Меллинг также удивился, увидев лжеокеанолога.

Но быстро справился с собой.

— Выздоровел я. Вот сюда и определили, — спокойно ответил он, осматриваясь по сторонам. Что ж, все было не так плохо, как он ожидал — в русской тюрьме могло оказаться и куда хуже.

— Садись тогда, что стоишь, — сказал Полундра, возвращаясь на свое место.

Меллинг сел. В камере повисло молчание — ни Полундра, ни американец не спешили начинать разговор. Полундра, которому с трудом верилось в такую удачу, боялся ее спугнуть. Полезешь сейчас к американцу снова с вопросами — подумает, что нарочно сюда подсадили, и говорить не будет. Нет, лучше ждать, пока старик сам заговорит.

Меллинг же сейчас пытался проанализировать все, что знал о случившемся ночью и вечером. Теперь он полностью верил в рассказ этого русского о том, что ночью по его душу приходил японец. Смерть российского контрразведчика это однозначно подтверждала. Тогда получается, что этот Павлов спас ему жизнь. Если бы он не остановил японца, то русские сейчас расследовали бы смерть американского подданного Джейка Меллинга.

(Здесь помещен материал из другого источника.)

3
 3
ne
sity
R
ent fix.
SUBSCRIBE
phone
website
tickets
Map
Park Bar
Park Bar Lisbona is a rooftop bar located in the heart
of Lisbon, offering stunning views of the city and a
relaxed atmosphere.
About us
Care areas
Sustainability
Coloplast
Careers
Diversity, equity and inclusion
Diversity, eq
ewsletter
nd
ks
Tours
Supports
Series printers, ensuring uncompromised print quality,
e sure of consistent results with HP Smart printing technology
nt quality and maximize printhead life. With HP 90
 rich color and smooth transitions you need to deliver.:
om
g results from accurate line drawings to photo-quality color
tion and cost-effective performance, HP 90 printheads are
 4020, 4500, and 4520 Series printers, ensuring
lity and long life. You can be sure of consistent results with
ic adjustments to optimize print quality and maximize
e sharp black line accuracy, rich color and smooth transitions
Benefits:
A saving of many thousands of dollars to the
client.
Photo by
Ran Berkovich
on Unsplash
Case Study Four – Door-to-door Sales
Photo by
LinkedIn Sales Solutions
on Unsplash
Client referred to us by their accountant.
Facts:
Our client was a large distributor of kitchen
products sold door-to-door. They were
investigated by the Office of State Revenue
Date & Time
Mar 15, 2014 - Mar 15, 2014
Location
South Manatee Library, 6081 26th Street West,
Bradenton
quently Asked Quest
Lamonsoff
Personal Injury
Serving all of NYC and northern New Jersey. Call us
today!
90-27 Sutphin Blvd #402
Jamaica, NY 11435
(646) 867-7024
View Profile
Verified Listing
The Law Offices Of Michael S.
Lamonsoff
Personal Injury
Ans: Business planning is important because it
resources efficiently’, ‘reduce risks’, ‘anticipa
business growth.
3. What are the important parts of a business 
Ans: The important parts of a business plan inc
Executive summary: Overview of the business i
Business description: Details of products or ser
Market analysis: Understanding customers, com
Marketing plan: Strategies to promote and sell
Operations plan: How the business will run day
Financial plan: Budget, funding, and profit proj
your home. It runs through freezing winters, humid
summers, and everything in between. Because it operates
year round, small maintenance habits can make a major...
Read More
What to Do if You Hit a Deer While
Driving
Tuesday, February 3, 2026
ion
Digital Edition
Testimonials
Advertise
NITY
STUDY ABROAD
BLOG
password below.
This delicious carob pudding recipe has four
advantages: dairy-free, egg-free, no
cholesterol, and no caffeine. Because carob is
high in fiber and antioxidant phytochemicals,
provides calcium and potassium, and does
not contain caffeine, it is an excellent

Выходит, именно с ним можно быть полностью откровенным. Разумеется, никакой он не океанолог, но какая теперь разница?

Главное, он-то его смерти точно не желает.

— Сегодня ночью вы задали мне несколько вопросов, — нарушил тишину американец. — Вас по-прежнему интересуют ответы на них?

— Да, — кивнул Полундра. — А вы теперь готовы отвечать?

— Именно так. Слушайте… — и Меллинг коротко, но не упуская ничего важного, рассказал Полундре о прибытии японцев на остров Атту, о том, как ему удалось разговорить их штурмана, и о причинах, которые толкнули его выйти в море перед штормом.

— Не совсем понимаю, — сказал Полундра. — Так что же за опасность могут эти ученые представлять?

Я так понял, что ты догадался, в чем истинная цель их экспедиции. Так?

— Да. Я ведь военный моряк. Ну, то есть был военным моряком. Какое-то время я служил на Окинаве в составе наших войск, которые там дислоцированы.

Там я изучал архивы войны — просто так, ради интереса. И, кроме всего прочего, узнал об одном японском плане, который они так и не успели реализовать.

— Каком? И при чем тут это?

— Погоди. Слушай, сейчас все объясню. Этот план был связан с ядом рыбы фугу. В самом конце войны японской военно-медицинской академии удалось синтезировать его в промышленных масштабах и изготовить несколько бомб на его основе. Яд очень мощный, кроме того, он крайне устойчив, не разлагается под действием воздуха и воды. Отравляющее действие может сохранять до нескольких десятков лет. Он заражает воду, почву, продукты питания.

— Я знаю, — кивнул Полундра. Он с детства увлекался обитателями моря и слышал про рыбу фугу и тетрадотоксин, содержащийся в ее печени.

— Тем лучше. Так вот, самое главное, что если заражение этим ядом произошло, то очистить пораженную территорию практически невозможно. Японцы собирались при помощи бомб с этим ядом отравить инфраструктуру в районе Панамского канала, чтобы парализовать его работу. Последствия объяснять надо?